A lot of attention has been given to infrastructure projects in a plan to transform the countries energy mix. Morocco is a country that has no fossil fuel reserves and is virtually reliant on imports. In 2015 they committed to increasing its share in renewable generation to 52% by 2030, the equivalent of 10GW worth of installations. 14% of this is expected to come from solar installations with plans to install 2GW by 2020. They will also look to meet their targets by increasing their wind power and hydro power.

The cutting of greenhouse gases, particularly from the agricultural sector, will look to reduce the CO2 output by 401 megatonnes between 2020 and 2030. This will also include a commitment to planting 200,000 hectares of forest and increase irrigation.
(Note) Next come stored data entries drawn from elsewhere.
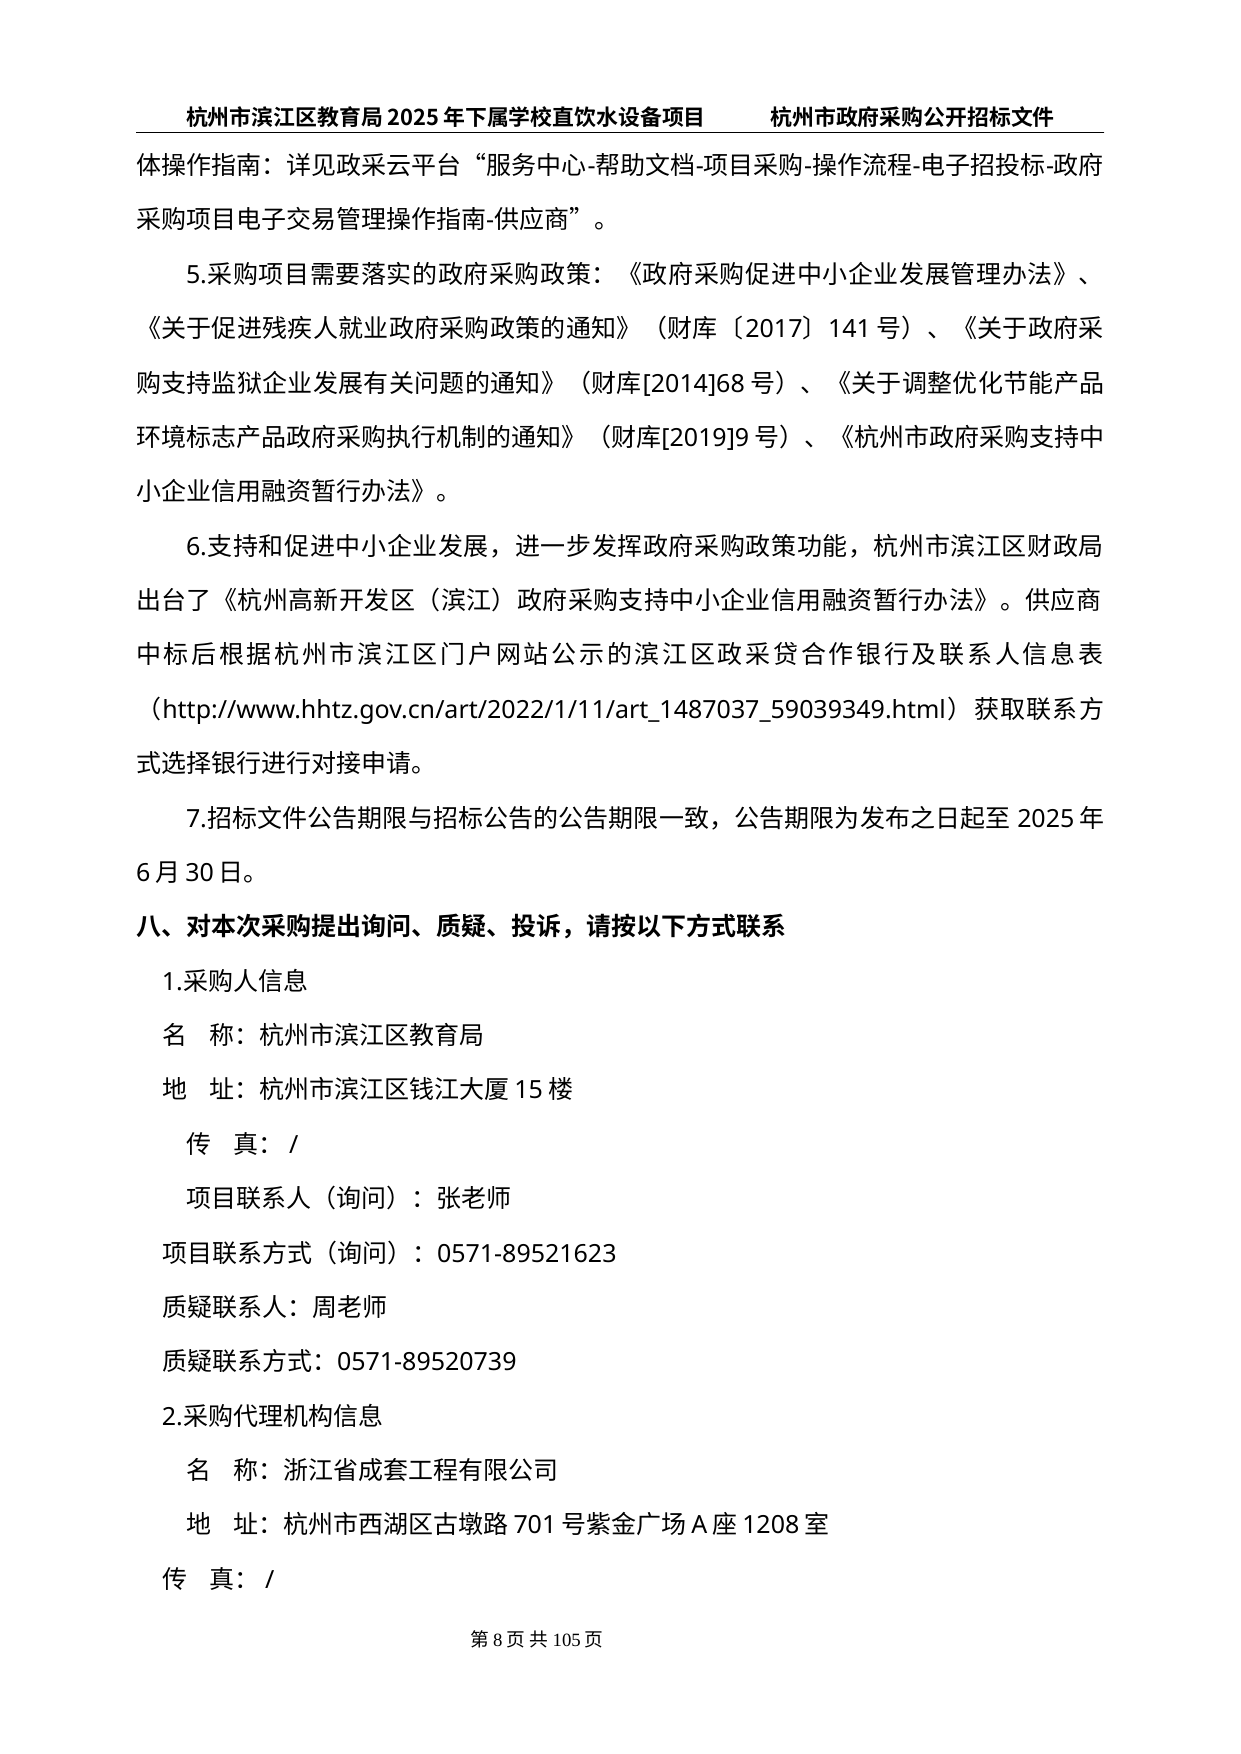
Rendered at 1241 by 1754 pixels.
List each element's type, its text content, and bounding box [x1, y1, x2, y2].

text 地 址：杭州市西湖区古墩路701号紫金广场A座1208室 [136, 1505, 1104, 1541]
text 名 称：杭州市滨江区教育局 [136, 1016, 1104, 1052]
text 名 称：浙江省成套工程有限公司 [136, 1451, 1104, 1487]
text 5.采购项目需要落实的政府采购政策：《政府采购促进中小企业发展管理办法》、《关于促进残疾人就业政府采购政策的通知》（财库〔2017〕141号）、《关于政府采购支持监狱企业发展有关问题的通知》（财库[2014]68号）、《关于调整优化节能产品环境标志产品政府采购执行机制的通知》（财库[2019]9号）、《杭州市政府采购支持中小企业信用融资暂行办法》。 [136, 254, 1104, 508]
text 地 址：杭州市滨江区钱江大厦15楼 [136, 1070, 1104, 1106]
text 6.支持和促进中小企业发展，进一步发挥政府采购政策功能，杭州市滨江区财政局出台了《杭州高新开发区（滨江）政府采购支持中小企业信用融资暂行办法》。供应商中标后根据杭州市滨江区门户网站公示的滨江区政采贷合作银行及联系人信息表（http://www.hhtz.gov.cn/art/2022/1/11/art_1487037_59039349.html）获取联系方式选择银行进行对接申请。 [136, 526, 1104, 780]
text 传 真： / [136, 1559, 1104, 1596]
text 1.采购人信息 [136, 961, 1104, 997]
text 质疑联系人：周老师 [136, 1287, 1104, 1324]
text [136, 146, 1104, 236]
text 八、对本次采购提出询问、质疑、投诉，请按以下方式联系 [136, 907, 1104, 943]
text 7.招标文件公告期限与招标公告的公告期限一致，公告期限为发布之日起至2025年 6月30日。 [136, 798, 1104, 889]
text 2.采购代理机构信息 [136, 1396, 1104, 1432]
text 传 真： / [136, 1124, 1104, 1161]
text 项目联系方式（询问）：0571-89521623 [136, 1233, 1104, 1269]
text 项目联系人（询问）：张老师 [136, 1179, 1104, 1215]
text 质疑联系方式：0571-89520739 [136, 1342, 1104, 1378]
This commitment is however dependant on accessing climate financing.

Phase 1 of the Noor Solar complex near the desert town of Ouarzazate in the southern deserts of Morocco will produce 160MW and was opened by King Mohammed VI in February. Noor uses CSP (concentrated solar power) technology – giant mirrors to reflect the sun’s rays on to tubes containing liquid which is super-heated to drive turbines. This allows the storage of electricity for up to 3 hours after the sun has set. Noor two, currently under construction, will use the same technology, with the hope of storing electricity for seven hours. Noor Three however will use a new variant on the technology where the mirrors are directed at a central point.

It remains to be seen whether the costs of this technology will fall low enough to be globally commercially viable, and deliver cost-effective renewable power for consumers.